Set tasks ▸
- 1) Count the lines in the entries that contain the word "scientific", and reply with that number alone.
- 2) Write what comes next in the piece on the Virginia Tech Power Mac G5 supercomputer cluster, following on from its final sentence.

Extract to read ▸
◆ ◆ ◆
Virginia Tech Power Mac G5 supercomputer cluster to run on Mac OS X beta

“Using several new technologies and more than 1,000 dual-processor Power Mac G5 computers, Virginia Tech University is building a supercomputer cluster that is likely to rank among the fastest in the world,” reports Jay Lyman for TechNewsWorld.

Lyman reports, “In addition to the G5 machines, the university said it is using a beta version of the latest release of OS X, new networking hardware from Mellanox and Cisco, and cutting-edge configuration and cooling technologies to build the powerful cluster for a fraction of the price of a traditional supercomputer. ‘The total price tag is probably a factor of 10 lower than a machine in this class in the past,’ Virginia Tech College of Engineering dean Hassan Aref told TechNewsWorld.”
◆ ◆ ◆
(Dataset items)
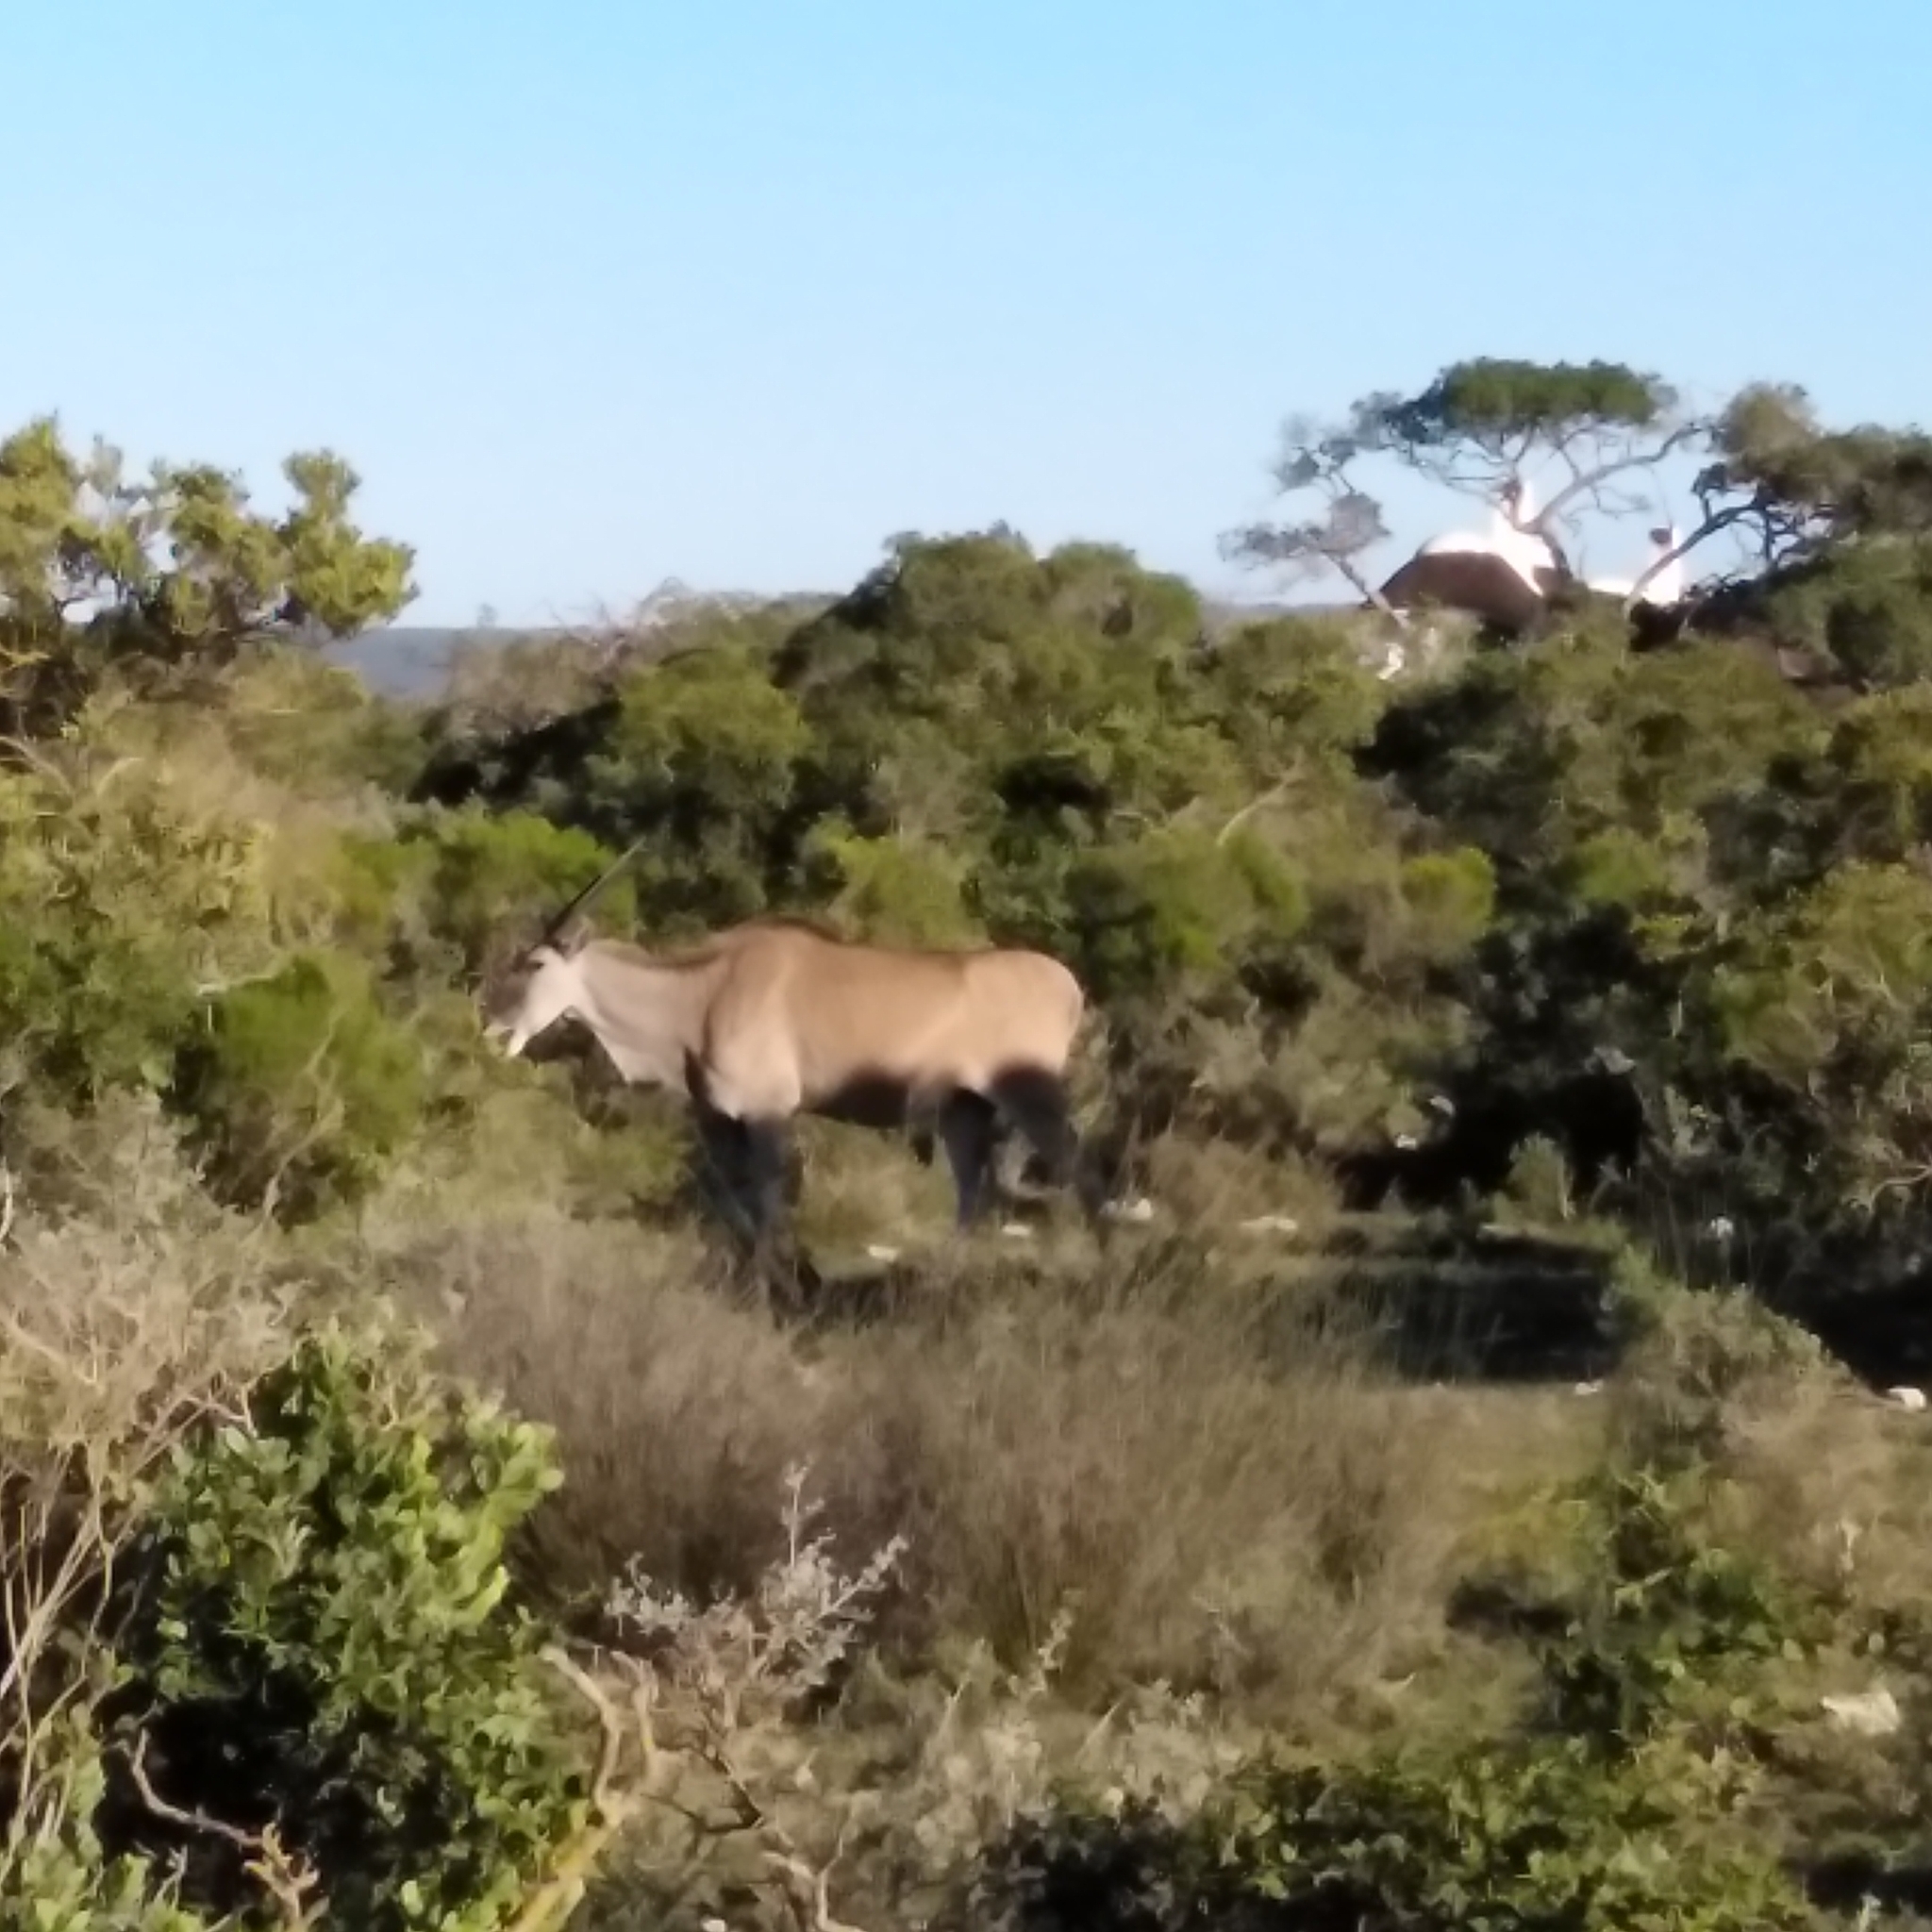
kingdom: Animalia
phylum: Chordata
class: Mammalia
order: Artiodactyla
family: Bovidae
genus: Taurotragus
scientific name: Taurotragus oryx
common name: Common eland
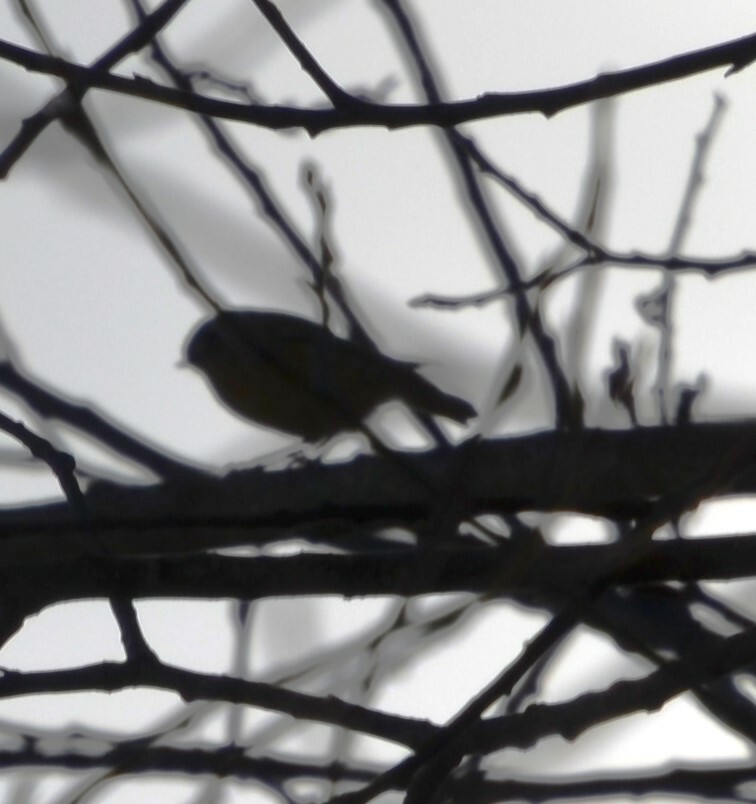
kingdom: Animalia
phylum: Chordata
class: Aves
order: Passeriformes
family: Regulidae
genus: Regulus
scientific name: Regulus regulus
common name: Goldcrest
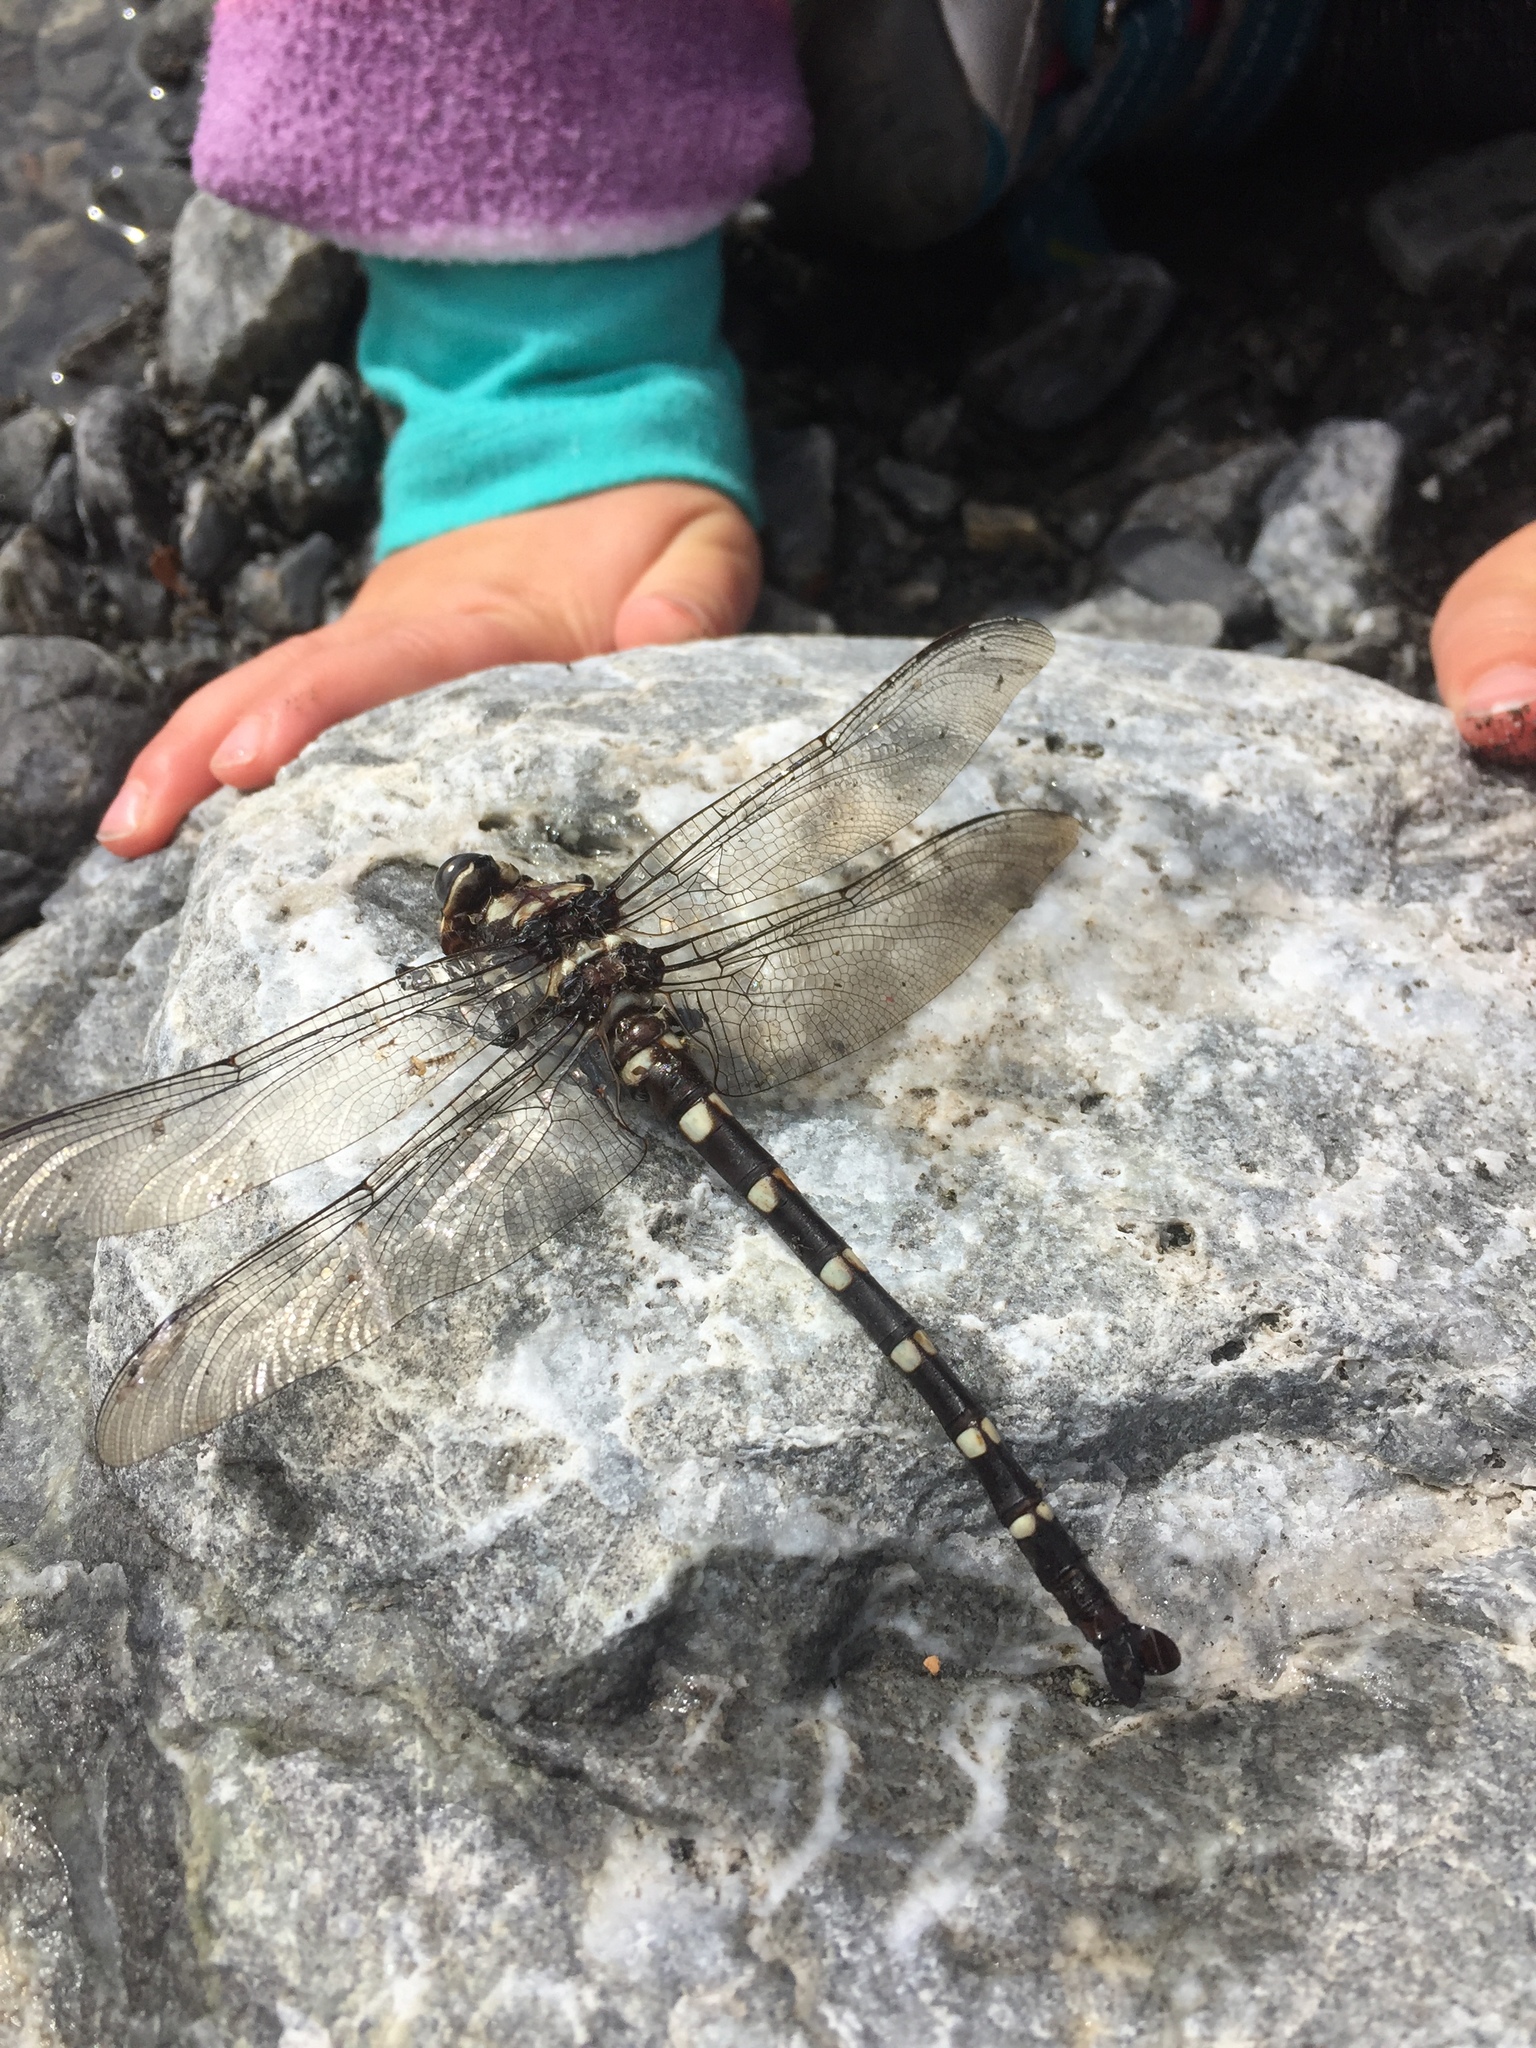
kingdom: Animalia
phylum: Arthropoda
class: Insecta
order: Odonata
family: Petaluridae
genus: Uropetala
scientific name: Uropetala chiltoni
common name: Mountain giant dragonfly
◆ ◆ ◆
Solved problems ▸
- 1) 3

- 2)
“The latest announcement highlights the departure from monolithic mainframe supercomputing to less expensive, grid-like configurations, Yankee Group senior analyst Dana Gardner told TechNewsWorld. ‘This is further evidence of going away from symmetrical multiprocessing mainframes and moving more to a distributed grid of relatively low-cost nodes,’ he said. Gardner, who said OS X’s BSD kernel roots and Linux and Unix heritage make it ideal for the Virginia Tech cluster, indicated the key to the newer grid approach is the technology layer above systems,” Lyman reports.

Full article here.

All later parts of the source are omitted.